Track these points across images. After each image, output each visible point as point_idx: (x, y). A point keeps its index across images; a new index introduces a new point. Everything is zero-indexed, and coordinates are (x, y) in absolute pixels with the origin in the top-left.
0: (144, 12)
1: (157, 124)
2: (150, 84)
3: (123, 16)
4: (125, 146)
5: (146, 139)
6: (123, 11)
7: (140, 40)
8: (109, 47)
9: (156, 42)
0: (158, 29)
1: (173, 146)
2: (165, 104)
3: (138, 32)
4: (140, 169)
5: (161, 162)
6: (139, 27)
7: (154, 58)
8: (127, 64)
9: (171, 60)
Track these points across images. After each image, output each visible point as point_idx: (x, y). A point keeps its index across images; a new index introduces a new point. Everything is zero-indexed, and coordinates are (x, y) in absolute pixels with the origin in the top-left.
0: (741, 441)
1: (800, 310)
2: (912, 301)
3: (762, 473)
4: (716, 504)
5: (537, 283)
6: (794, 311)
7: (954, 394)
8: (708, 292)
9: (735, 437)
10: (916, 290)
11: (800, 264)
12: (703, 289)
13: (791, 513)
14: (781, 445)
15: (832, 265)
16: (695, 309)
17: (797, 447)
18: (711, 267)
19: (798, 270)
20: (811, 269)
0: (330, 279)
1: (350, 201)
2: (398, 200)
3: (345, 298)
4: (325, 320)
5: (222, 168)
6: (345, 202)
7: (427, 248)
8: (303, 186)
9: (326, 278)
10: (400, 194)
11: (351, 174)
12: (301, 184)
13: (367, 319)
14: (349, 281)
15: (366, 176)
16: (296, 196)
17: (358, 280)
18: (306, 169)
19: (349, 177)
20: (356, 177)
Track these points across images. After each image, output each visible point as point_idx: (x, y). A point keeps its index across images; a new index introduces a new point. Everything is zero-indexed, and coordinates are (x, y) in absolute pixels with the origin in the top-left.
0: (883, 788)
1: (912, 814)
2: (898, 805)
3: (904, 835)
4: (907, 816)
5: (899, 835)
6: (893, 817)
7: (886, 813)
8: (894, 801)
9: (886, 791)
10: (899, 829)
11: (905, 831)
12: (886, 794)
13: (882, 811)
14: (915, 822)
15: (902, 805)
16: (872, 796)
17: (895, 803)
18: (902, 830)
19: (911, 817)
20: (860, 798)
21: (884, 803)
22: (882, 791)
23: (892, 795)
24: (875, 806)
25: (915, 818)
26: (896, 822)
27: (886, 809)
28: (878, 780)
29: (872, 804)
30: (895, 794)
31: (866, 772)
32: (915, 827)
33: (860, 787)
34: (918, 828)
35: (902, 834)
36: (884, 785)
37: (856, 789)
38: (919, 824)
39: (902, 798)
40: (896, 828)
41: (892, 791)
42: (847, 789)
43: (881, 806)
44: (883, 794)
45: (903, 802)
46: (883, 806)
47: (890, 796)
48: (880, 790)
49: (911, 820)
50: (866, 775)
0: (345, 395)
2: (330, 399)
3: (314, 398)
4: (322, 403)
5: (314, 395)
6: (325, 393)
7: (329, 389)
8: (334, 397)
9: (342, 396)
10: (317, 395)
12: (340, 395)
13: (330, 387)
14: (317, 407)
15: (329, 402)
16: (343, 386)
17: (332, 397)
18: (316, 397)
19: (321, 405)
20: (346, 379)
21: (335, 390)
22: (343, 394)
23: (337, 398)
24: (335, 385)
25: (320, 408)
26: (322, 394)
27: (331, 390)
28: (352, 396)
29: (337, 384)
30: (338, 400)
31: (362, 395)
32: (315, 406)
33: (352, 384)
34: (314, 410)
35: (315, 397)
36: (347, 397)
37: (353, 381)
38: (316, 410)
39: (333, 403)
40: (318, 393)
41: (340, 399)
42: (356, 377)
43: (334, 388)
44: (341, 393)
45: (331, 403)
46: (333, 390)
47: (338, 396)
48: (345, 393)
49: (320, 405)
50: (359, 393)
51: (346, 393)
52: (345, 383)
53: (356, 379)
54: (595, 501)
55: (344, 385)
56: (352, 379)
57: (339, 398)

### Task to complete
Turn the records above, from their first line through the line containing "9: (171, 60)", inclusive, into a numbered list, leaving out any blank lines.

### Response to the task
1. Track these points across images. After each image, output each visible point as point_idx: (x, y). A point keeps its index across images; a new index introduces a new point. Everything is zero-indexed, and coordinates are (x, y) in absolute pixels with the origin in the top-left.
2. 0: (144, 12)
3. 1: (157, 124)
4. 2: (150, 84)
5. 3: (123, 16)
6. 4: (125, 146)
7. 5: (146, 139)
8. 6: (123, 11)
9. 7: (140, 40)
10. 8: (109, 47)
11. 9: (156, 42)
12. 0: (158, 29)
13. 1: (173, 146)
14. 2: (165, 104)
15. 3: (138, 32)
16. 4: (140, 169)
17. 5: (161, 162)
18. 6: (139, 27)
19. 7: (154, 58)
20. 8: (127, 64)
21. 9: (171, 60)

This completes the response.